Integrate both sides of your identity between $0$ and $t$. You'll get: $$\frac{1}{2}\log^2(1-t)=\sum_{k=1}^{+\infty}\frac{H_k}{k+1} t^{k+1} = \sum_{k\geq 2}\frac{H_{k-1}}{k}t^k.$$ Since $H_{k-1}=H_k-\frac{1}{k}$, by adding $\operatorname{Li}_2(t)$ we are done.

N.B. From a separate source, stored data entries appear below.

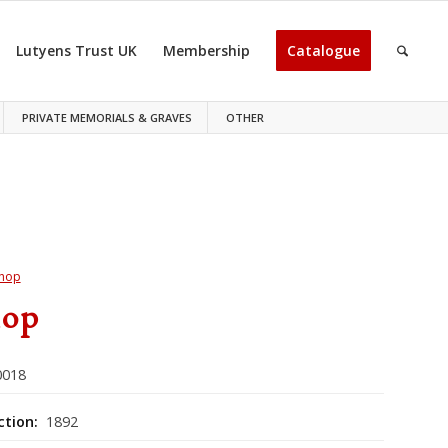
Lutyens Trust UK
Membership
Catalogue
PRIVATE MEMORIALS & GRAVES
OTHER
hop
hop
018
ction:
1892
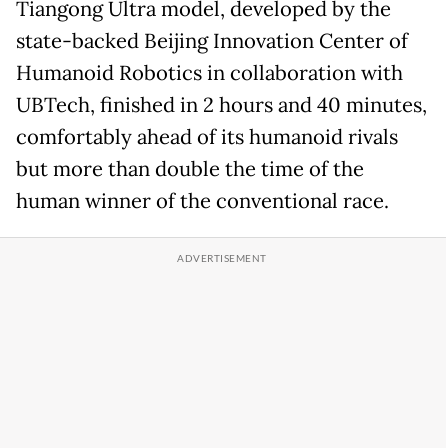
Tiangong Ultra model, developed by the
state-backed Beijing Innovation Center of
Humanoid Robotics in collaboration with
UBTech, finished in 2 hours and 40 minutes,
comfortably ahead of its humanoid rivals
but more than double the time of the
human winner of the conventional race.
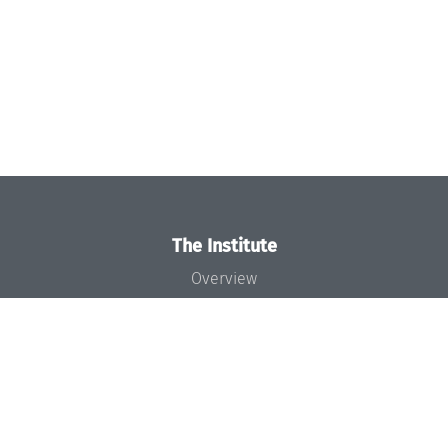
The Institute
Overview
News
Concept and Organization
Team
Bodies and Boards
Funding and Financing
Projects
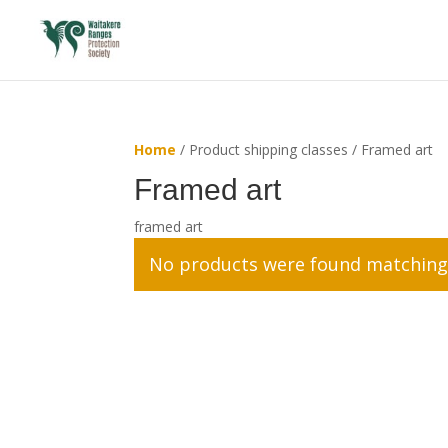
Home
/ Product shipping classes / Framed art
Framed art
framed art
No products were found matching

Starting from the generating function for the harmonic numbers, a generating function for the sequence $\frac{H_{n}}{n}$ may be found as follows: for $z,x\notin[1,\infty)$,
\begin{align} \sum_{n=1}^{\infty}H_{n}z^{n} &=-\frac{\ln{\left(1-z\right)}}{1-z}\\ \implies \sum_{n=1}^{\infty}H_{n}z^{n-1}&=-\frac{\ln{\left(1-z\right)}}{z\left(1-z\right)}\\ \implies \int_{0}^{x}\sum_{n=1}^{\infty}H_{n}z^{n-1}\,\mathrm{d}z&=-\int_{0}^{x}\frac{\ln{\left(1-z\right)}}{z\left(1-z\right)}\,\mathrm{d}z\\ \implies \sum_{n=1}^{\infty}H_{n}\frac{x^{n}}{n}&=-\int_{0}^{x}\frac{\ln{\left(1-z\right)}}{z\left(1-z\right)}\,\mathrm{d}z\\ &=-\int_{0}^{x}\frac{\ln{\left(1-z\right)}}{z}\,\mathrm{d}z-\int_{0}^{x}\frac{\ln{\left(1-z\right)}}{1-z}\,\mathrm{d}z\\ &=\operatorname{Li}_{2}{\left(x\right)}+\frac12\ln^2{\left(1-x\right)}\\ &=-\operatorname{Li}_{2}{\left(\frac{x}{x-1}\right)}.\\ \end{align}